Automated Identity Protection Risk Remediation

Set-AzureADUserRiskPolicy -AutoRemediate $true -RiskLevel "High" -Action "BlockSignIn"

Portal navigation:

Entra admin portal > Protect > Identity Protection > User risk policy > Configure remediation

PIM for Groups

# Requires Entra ID P2
Enable-AzureADGroupPIM -GroupObjectId "group-guid"

Portal navigation:

Entra admin portal > Identity > Groups > Select group > Privileged access > Enable

Before/After Comparison: What Changes for Practitioners?

Prior to these updates, enforcing strong authentication and risk remediation meant cobbling together scripts, manual reviews, and custom workflows. Now, you can:

  • Enforce FIDO2 for admins without affecting all users
  • Automatically block risky sign-ins, not just flag them
  • Apply JIT access to groups—no more static memberships

These changes reduce manual overhead, improve security outcomes, and help address compliance requirements.

Top Mistakes to Avoid

1. Assuming All MFA Is Equal: Conditional Access now distinguishes authentication strength. Don’t rely on generic MFA; configure policies for phishing-resistant methods.

2. Overlooking Licensing: The new features require Entra ID P2. Verify your licensing before rollout to avoid unexpected errors.

3. Neglecting User Experience: Forcing high-strength authentication everywhere can frustrate users. Scope policies carefully—target admins, privilege users, and high-value apps.

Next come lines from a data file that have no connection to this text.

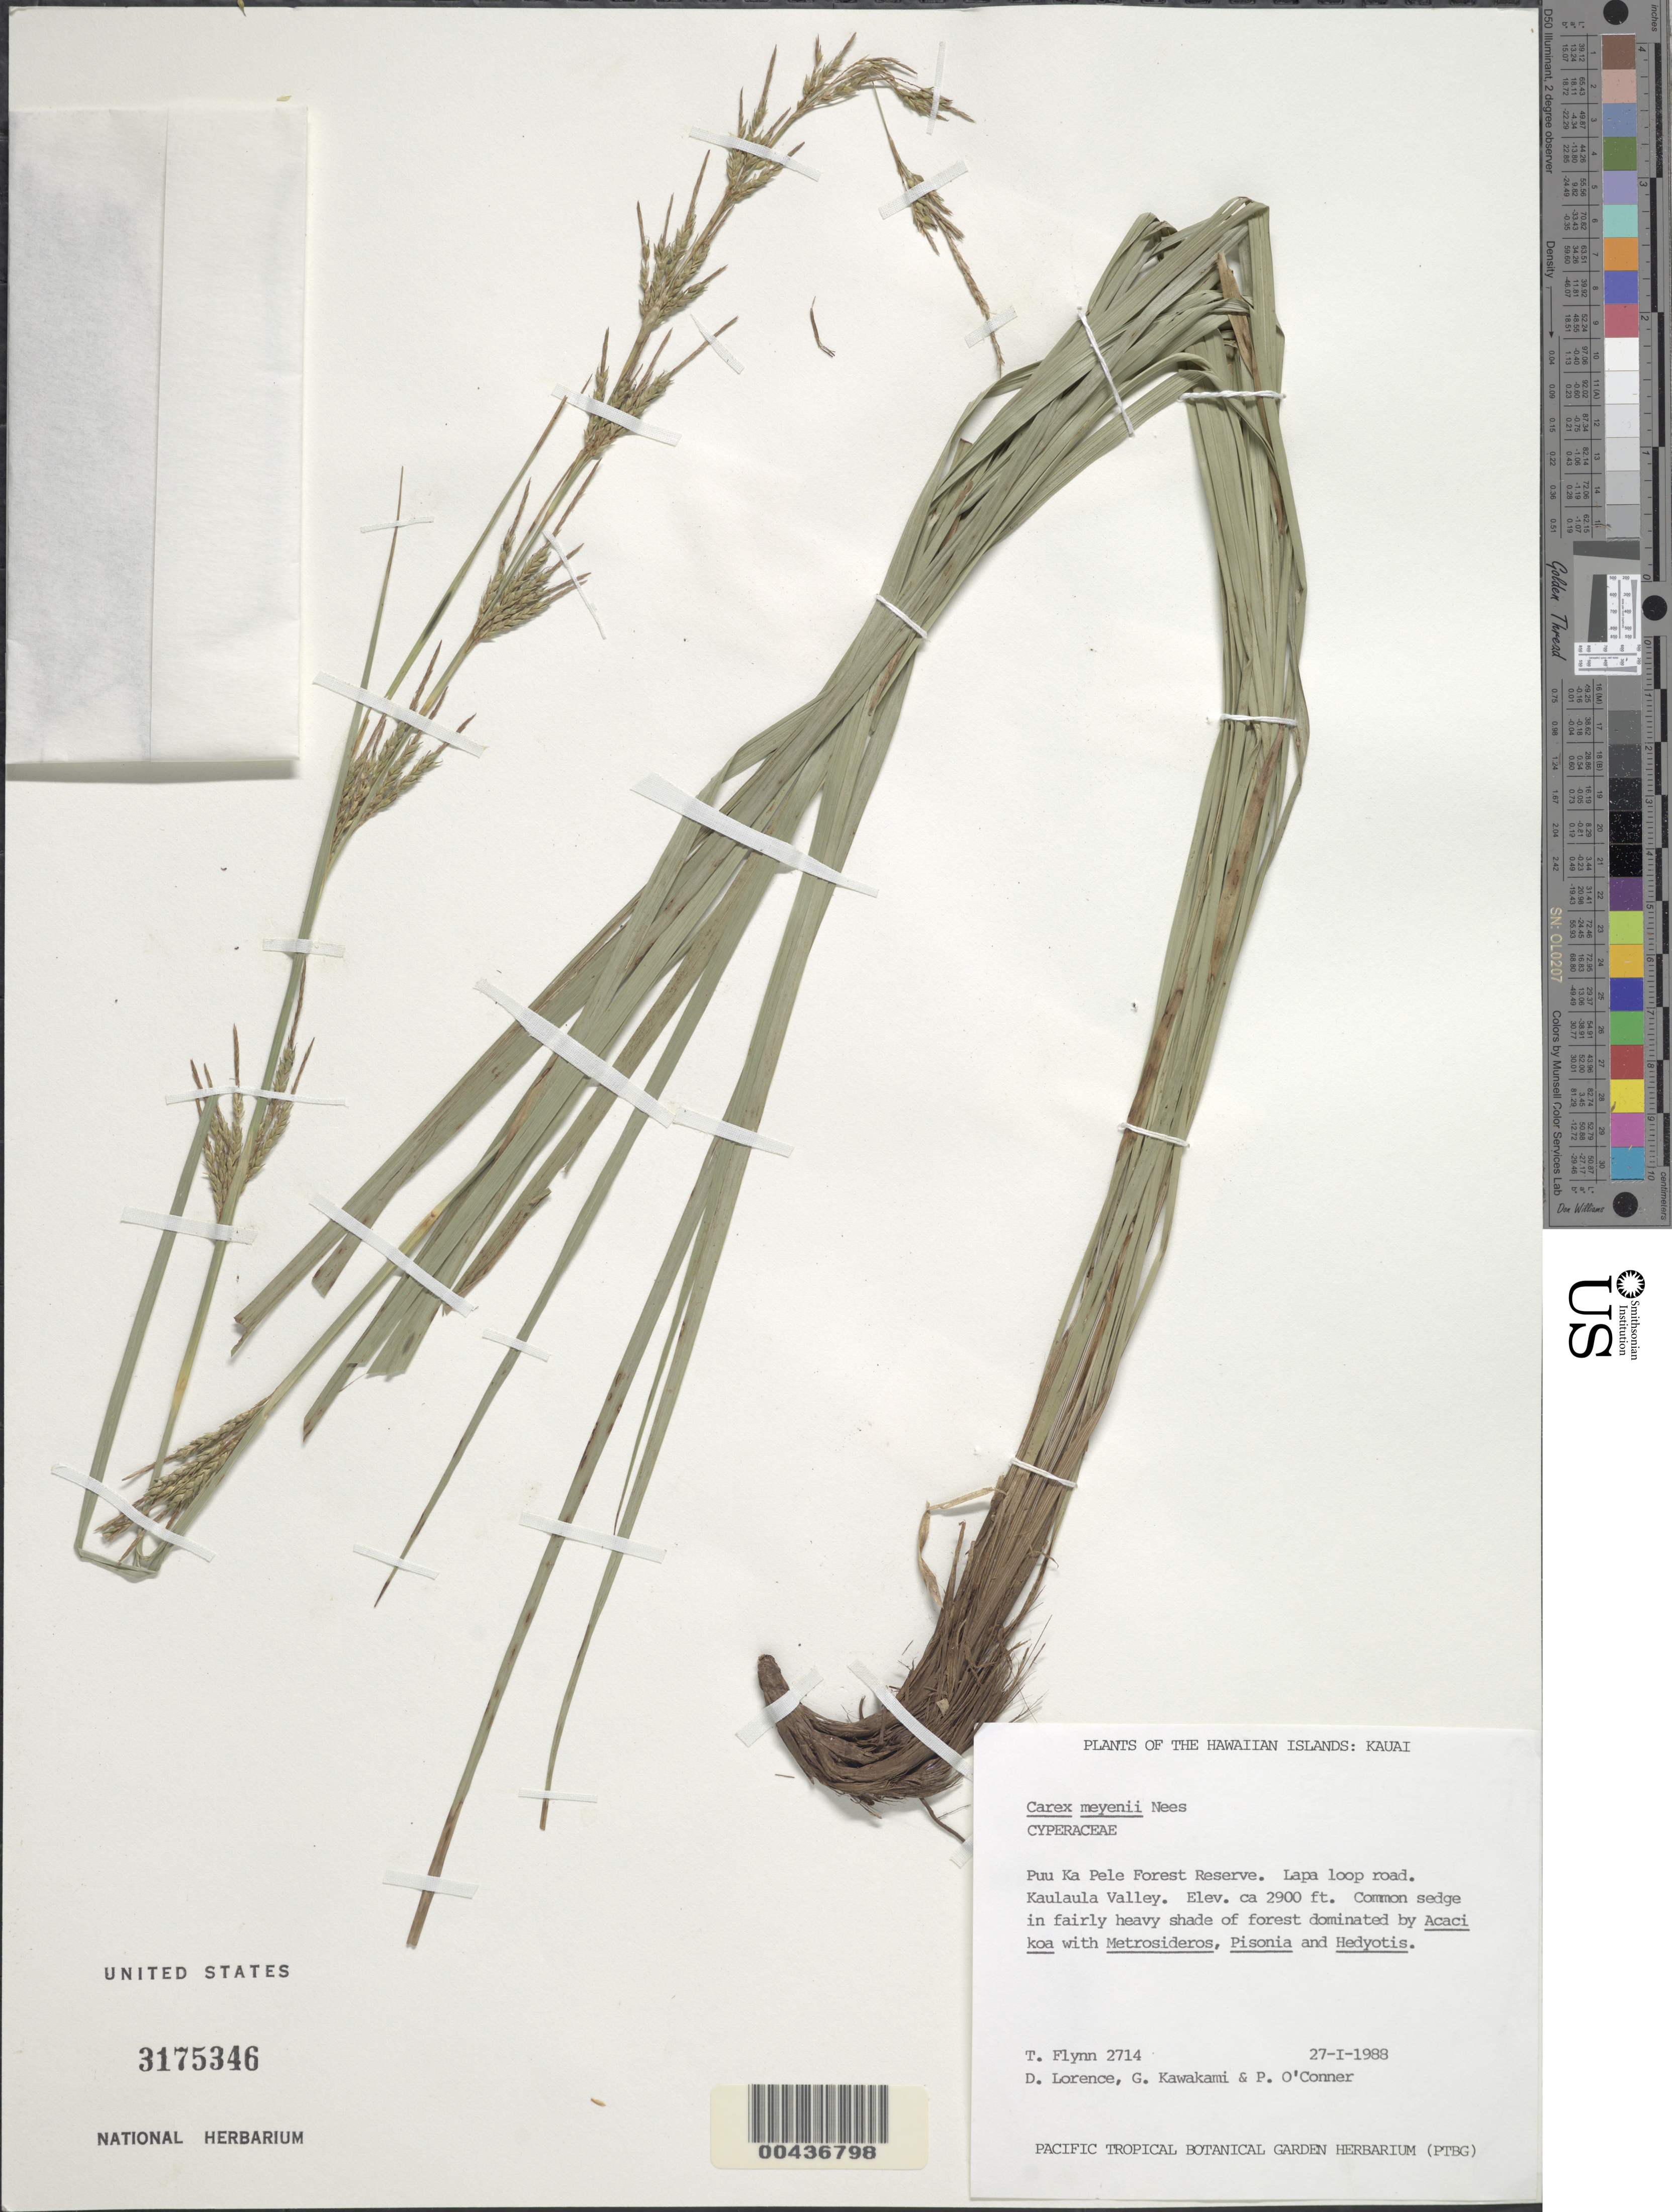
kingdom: Plantae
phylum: Tracheophyta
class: Liliopsida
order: Poales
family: Cyperaceae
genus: Carex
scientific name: Carex meyenii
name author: Nees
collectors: T. W. Flynn, D. Lorence, G. Kawakami & P. O'Conner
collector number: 2714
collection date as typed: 27 Jan 1988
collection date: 1988-01-27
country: United States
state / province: Hawaii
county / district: Kauai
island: Kaua'i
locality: Puu Ka Pele Forest Reserve, Lapa loop road. Kaulaula Valley, Kauai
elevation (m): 884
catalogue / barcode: US 3175346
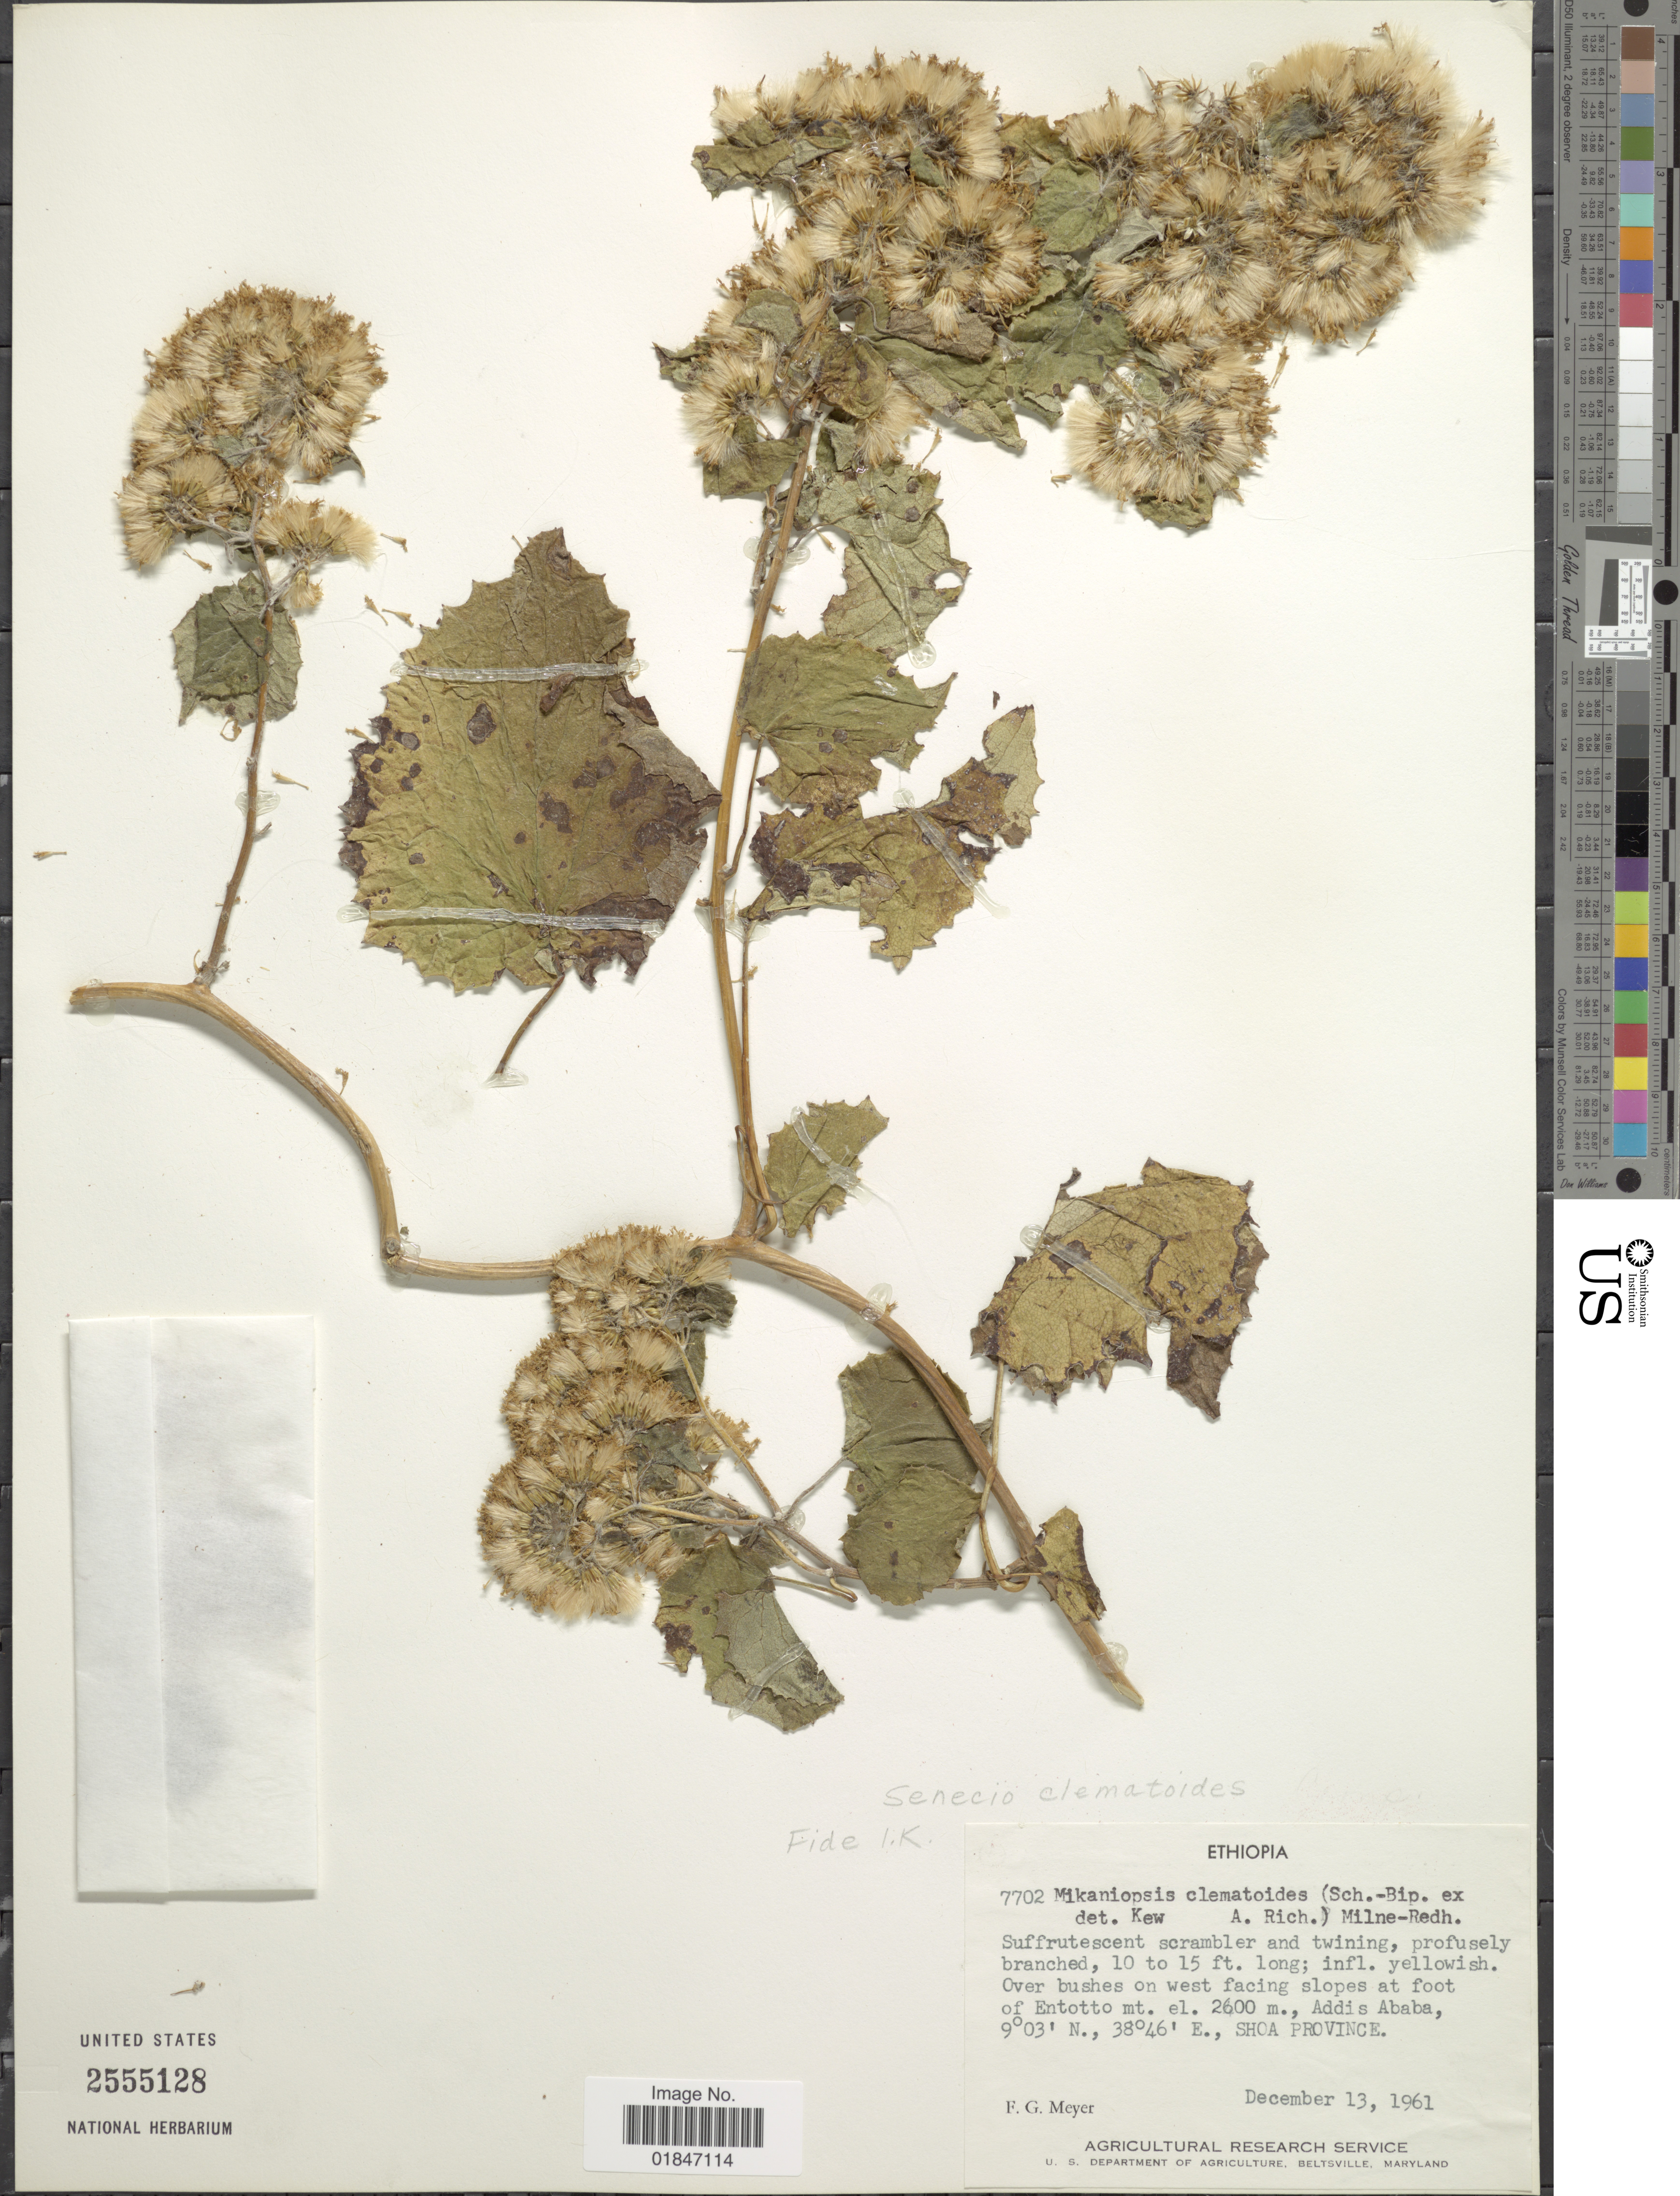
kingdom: Plantae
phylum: Tracheophyta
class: Magnoliopsida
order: Asterales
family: Asteraceae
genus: Mikaniopsis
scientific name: Mikaniopsis clematoides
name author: (Sch. Bip. ex A. Rich.) Milne-Redh.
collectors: F. G. Meyer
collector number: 7702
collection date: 1961-12-13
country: Ethiopia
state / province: Addis Ababa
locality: Over bushes on west facing slopes at foot of Entotto mt., Addis Ababa. Shoa Province.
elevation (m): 2600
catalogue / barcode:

4. Failing to Review Automated Remediation: Automated actions on high-risk users are powerful, but can disrupt business processes if misconfigured. Start with test groups, monitor, and adjust policies iteratively.

Practical Takeaway: What Should You Do Next?

Microsoft Entra ID’s latest features give you more control, more automation, and better alignment with Zero Trust principles. Review your Conditional Access and Identity Protection policies now—adapt them to use authentication strengths and automated remediation, and start piloting PIM for Groups. Monitor the Microsoft Security blog for roadmap updates, and plan your licensing and rollout strategy to maximize impact. The threat landscape isn’t waiting, and neither should you.